Современная культура — это в основном шум. Вокруг стоит один непрекращающийся шум: шум полицейской власти, шум гибридных войн, шум геополитического разбоя, шум грабительской экономики, шум культурной индустрии и массмедиа, шум элит и масс. Не только в России — везде. А человеку, чтобы думать, нужна тишина. Поэтому мне в современной русской поэзии близок голос Василия Бородина. Этот голос зовёт к тишине. То есть к размышлению.
Не могу не спросить тебя о твоих книгах…
Мои книжки — не мои. И я, пишущий их, — не я. Когда они выходят из печати, я не хочу на них смотреть. И не смотрю.
Тем не менее их вот часто, например, сравнивают с мемуарной прозой Лимонова. Что ты думаешь об этом? И как тебе вообще творчество Лимонова? И если говорить о твоих книгах, то чьё литературное влияние, по-твоему, в них наиболее ощутимо?
Лимонов — популярнейший писатель и авторитет. А я маргинал и посмешище. Лимонов занимает в современной русской литературе примерно такое же место, как в своё время Горький-корифей. А я примитив и хулиган. Лимонов был телевизионной дивой, а я избегаю людных мест. Лимонов — рьяный патриот, а я живу без страны и без паспорта. Когда-то я прочитал две книжки Лимонова и подумал: «Молодец делец». Лимонов тоже прочитал пару моих книжек — и научился кое-чему. Но он воплощает всё то, что я не люблю в литературе. Он великий литературный Труп. Мы с ним всегда смотрели в разных направлениях: он — в сторону великой державы, а я — на небоземное море-океан.
Кстати: я не пишу мемуарную прозу. Я пишу опыты — как Монтень. Только Монтень был мудрецом, а я дурак. Больше всего на меня повлиял Апулей (не как на писаку, а как на существо).

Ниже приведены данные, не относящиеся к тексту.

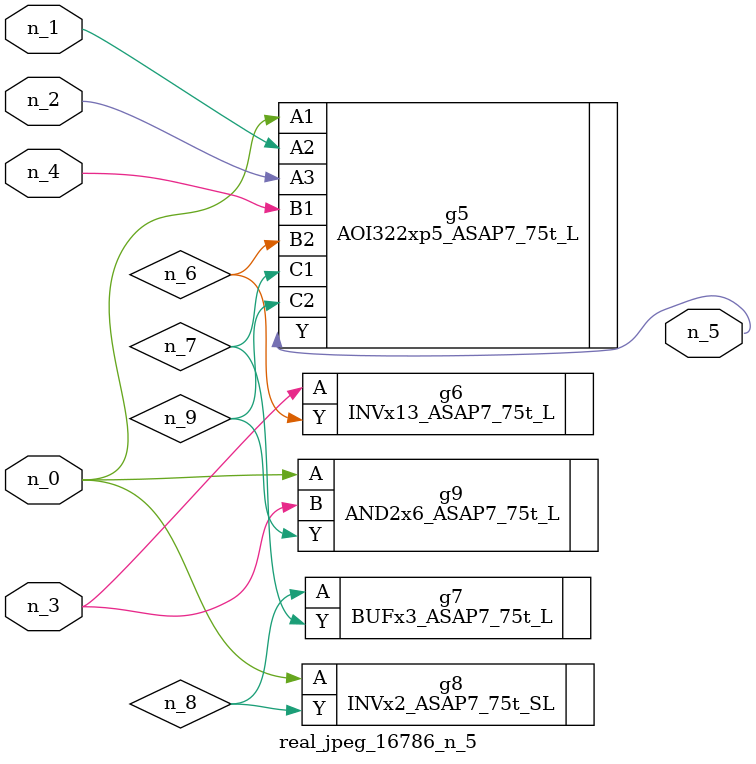
<source format=v>
module real_jpeg_16786_n_5 (n_4, n_0, n_1, n_2, n_3, n_5);

input n_4;
input n_0;
input n_1;
input n_2;
input n_3;

output n_5;

wire n_8;
wire n_6;
wire n_7;
wire n_9;

AOI322xp5_ASAP7_75t_L g5 ( 
.A1(n_0),
.A2(n_1),
.A3(n_2),
.B1(n_4),
.B2(n_6),
.C1(n_7),
.C2(n_9),
.Y(n_5)
);

INVx2_ASAP7_75t_SL g8 ( 
.A(n_0),
.Y(n_8)
);

AND2x6_ASAP7_75t_L g9 ( 
.A(n_0),
.B(n_3),
.Y(n_9)
);

INVx13_ASAP7_75t_L g6 ( 
.A(n_3),
.Y(n_6)
);

BUFx3_ASAP7_75t_L g7 ( 
.A(n_8),
.Y(n_7)
);


endmodule
</source>
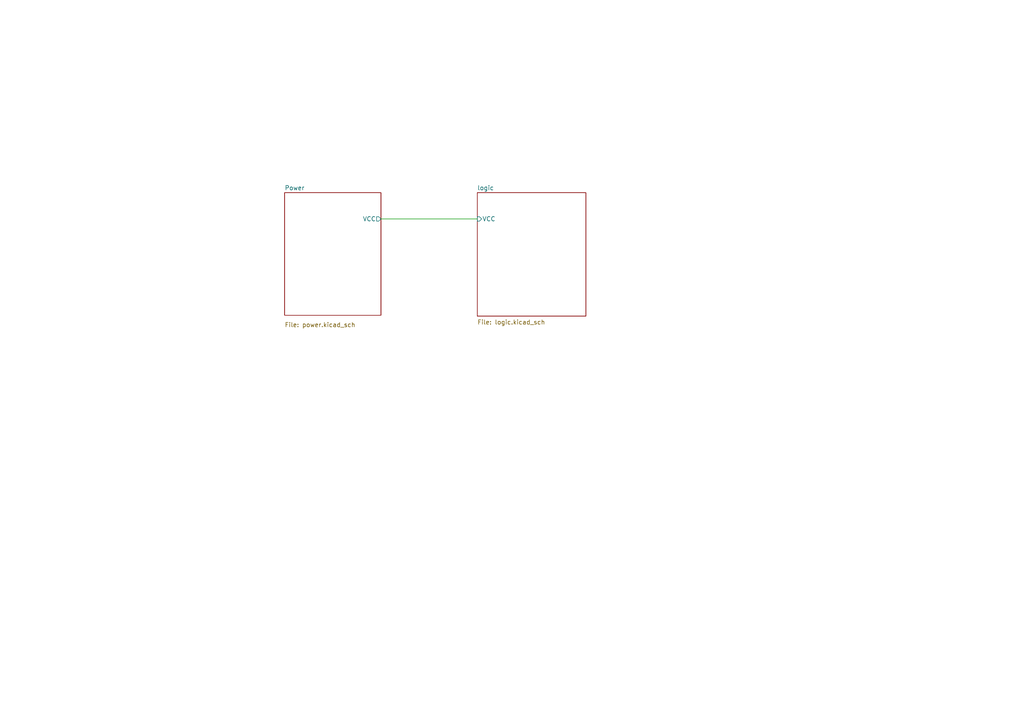
<source format=kicad_sch>
(kicad_sch
	(version 20231120)
	(generator "eeschema")
	(generator_version "8.0")
	(uuid "87c78429-be2b-40ed-8d3b-56cb9666a56f")
	(paper "A4")
	(lib_symbols)
	(wire
		(pts
			(xy 110.49 63.5) (xy 138.43 63.5)
		)
		(stroke
			(width 0)
			(type default)
		)
		(uuid "2a50bf50-479c-4ec9-a8e8-b17f5dd2cfb7")
	)
	(sheet
		(at 82.55 55.88)
		(size 27.94 35.56)
		(stroke
			(width 0)
			(type solid)
		)
		(fill
			(color 0 0 0 0.0000)
		)
		(uuid "00000000-0000-0000-0000-00005ca71704")
		(property "Sheetname" "Power"
			(at 82.55 55.2445 0)
			(effects
				(font
					(size 1.27 1.27)
				)
				(justify left bottom)
			)
		)
		(property "Sheetfile" "power.kicad_sch"
			(at 82.55 93.4725 0)
			(effects
				(font
					(size 1.27 1.27)
				)
				(justify left top)
			)
		)
		(pin "VCC" output
			(at 110.49 63.5 0)
			(effects
				(font
					(size 1.27 1.27)
				)
				(justify right)
			)
			(uuid "e83e0227-ac0f-4180-82bd-68d3a7b56476")
		)
		(instances
			(project "good-project"
				(path "/87c78429-be2b-40ed-8d3b-56cb9666a56f"
					(page "2")
				)
			)
		)
	)
	(sheet
		(at 138.43 55.88)
		(size 31.496 35.814)
		(stroke
			(width 0)
			(type solid)
		)
		(fill
			(color 0 0 0 0.0000)
		)
		(uuid "00000000-0000-0000-0000-00005ca75bc1")
		(property "Sheetname" "logic"
			(at 138.43 55.2445 0)
			(effects
				(font
					(size 1.27 1.27)
				)
				(justify left bottom)
			)
		)
		(property "Sheetfile" "logic.kicad_sch"
			(at 138.43 92.7105 0)
			(effects
				(font
					(size 1.27 1.27)
				)
				(justify left top)
			)
		)
		(pin "VCC" input
			(at 138.43 63.5 180)
			(effects
				(font
					(size 1.27 1.27)
				)
				(justify left)
			)
			(uuid "7e969d15-6cc0-4258-8b27-586608a21adb")
		)
		(instances
			(project "good-project"
				(path "/87c78429-be2b-40ed-8d3b-56cb9666a56f"
					(page "3")
				)
			)
		)
	)
	(sheet_instances
		(path "/"
			(page "1")
		)
	)
)
</source>
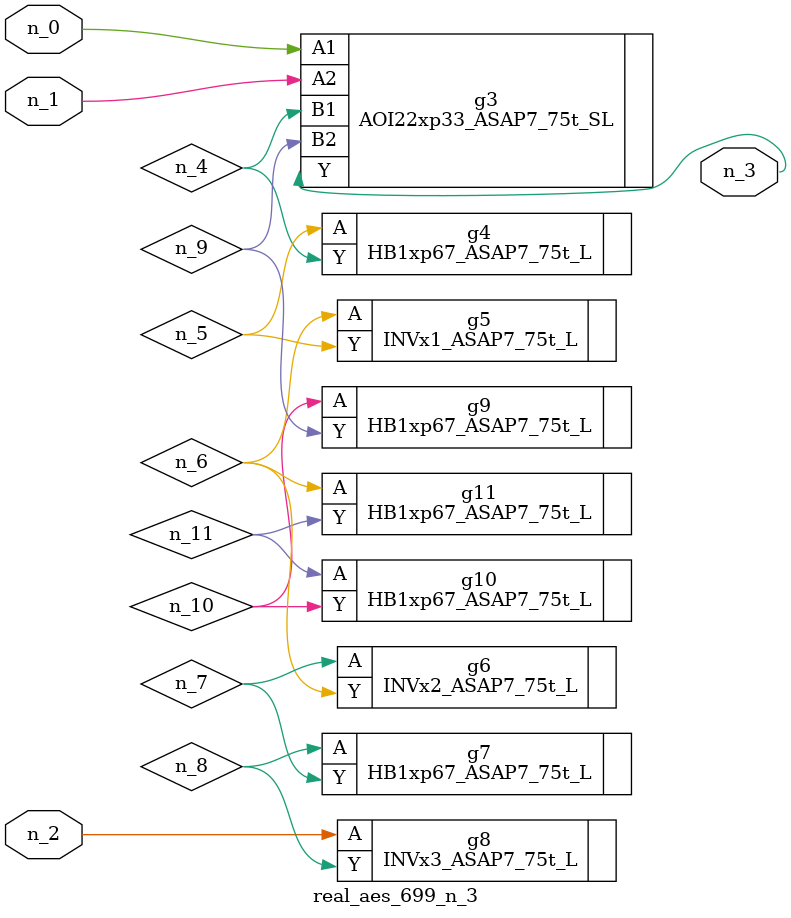
<source format=v>
module real_aes_699_n_3 (n_0, n_2, n_1, n_3);
input n_0;
input n_2;
input n_1;
output n_3;
wire n_4;
wire n_5;
wire n_7;
wire n_9;
wire n_6;
wire n_8;
wire n_10;
wire n_11;
AOI22xp33_ASAP7_75t_SL g3 ( .A1(n_0), .A2(n_1), .B1(n_4), .B2(n_9), .Y(n_3) );
INVx3_ASAP7_75t_L g8 ( .A(n_2), .Y(n_8) );
HB1xp67_ASAP7_75t_L g4 ( .A(n_5), .Y(n_4) );
INVx1_ASAP7_75t_L g5 ( .A(n_6), .Y(n_5) );
HB1xp67_ASAP7_75t_L g11 ( .A(n_6), .Y(n_11) );
INVx2_ASAP7_75t_L g6 ( .A(n_7), .Y(n_6) );
HB1xp67_ASAP7_75t_L g7 ( .A(n_8), .Y(n_7) );
HB1xp67_ASAP7_75t_L g9 ( .A(n_10), .Y(n_9) );
HB1xp67_ASAP7_75t_L g10 ( .A(n_11), .Y(n_10) );
endmodule
</source>
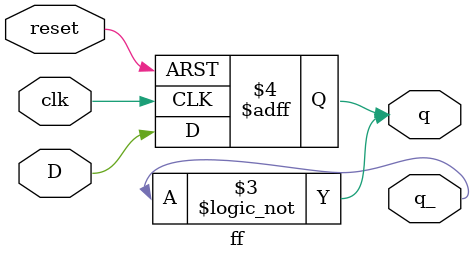
<source format=v>
module ff(
	input D,
	input clk,
	input reset,
	output reg q,
	output reg q_
);
	always @(posedge clk, negedge reset) begin
		if(!reset) begin
			q <= 0;
		end
		else begin
			q <= D;
		end
	end
	assign q = !q_;
endmodule
</source>
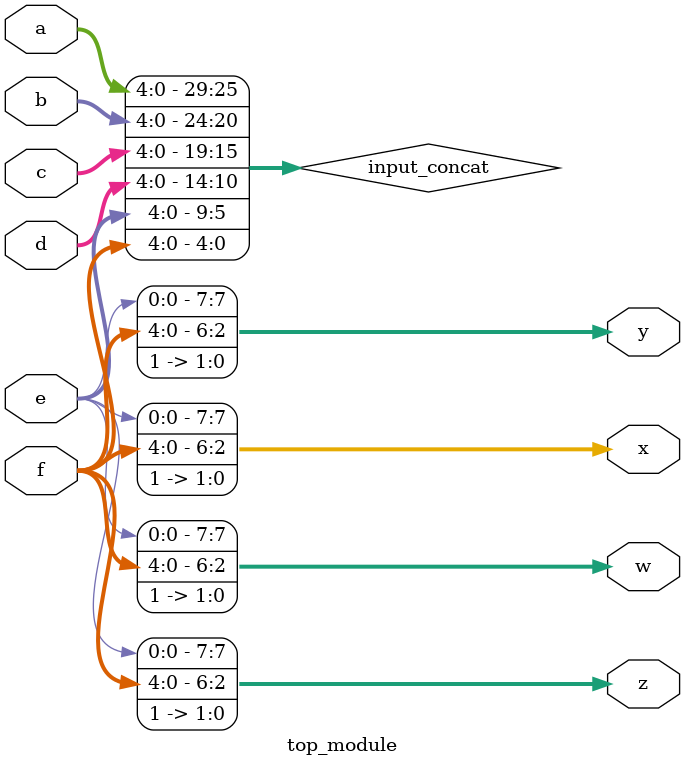
<source format=sv>
module top_module (
	input [4:0] a,
	input [4:0] b,
	input [4:0] c,
	input [4:0] d,
	input [4:0] e,
	input [4:0] f,
	output [7:0] w,
	output [7:0] x,
	output [7:0] y,
	output [7:0] z
);

	// Concatenate input vectors
	wire [29:0] input_concat;
	assign input_concat = {a,b,c,d,e,f};

	// Create output vectors
	assign w = {input_concat, 2'b11};
	assign x = {input_concat, 2'b11};
	assign y = {input_concat, 2'b11};
	assign z = {input_concat, 2'b11};

endmodule

</source>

В своих книгах ты часто говоришь о Варламе Шаламове. Сейчас в интервью ты отметил, что он твой любимый писатель. Расскажи, чем он важен для тебя.
Шаламов был великим пишущим, но он никогда не станет великим трупом русской словесности. Для этого он слишком не доверял писателям, людям, стране, литературе — всему. Он не только свидетельствовал об уничтожении миров, но ещё и искал малый народ, способный противостоять разрушению. Шаламов знал, что настоящий народ — тот, который понимает, что происходит, и сопротивляется, — это сугубое меньшинство, а не какое-то население. И он напряжённо искал этот народ, как, например, и Лесков, но только не в сказке, а в ГУЛАГе. Искал и едва находил. Вот за всё это я очень его люблю и уважаю.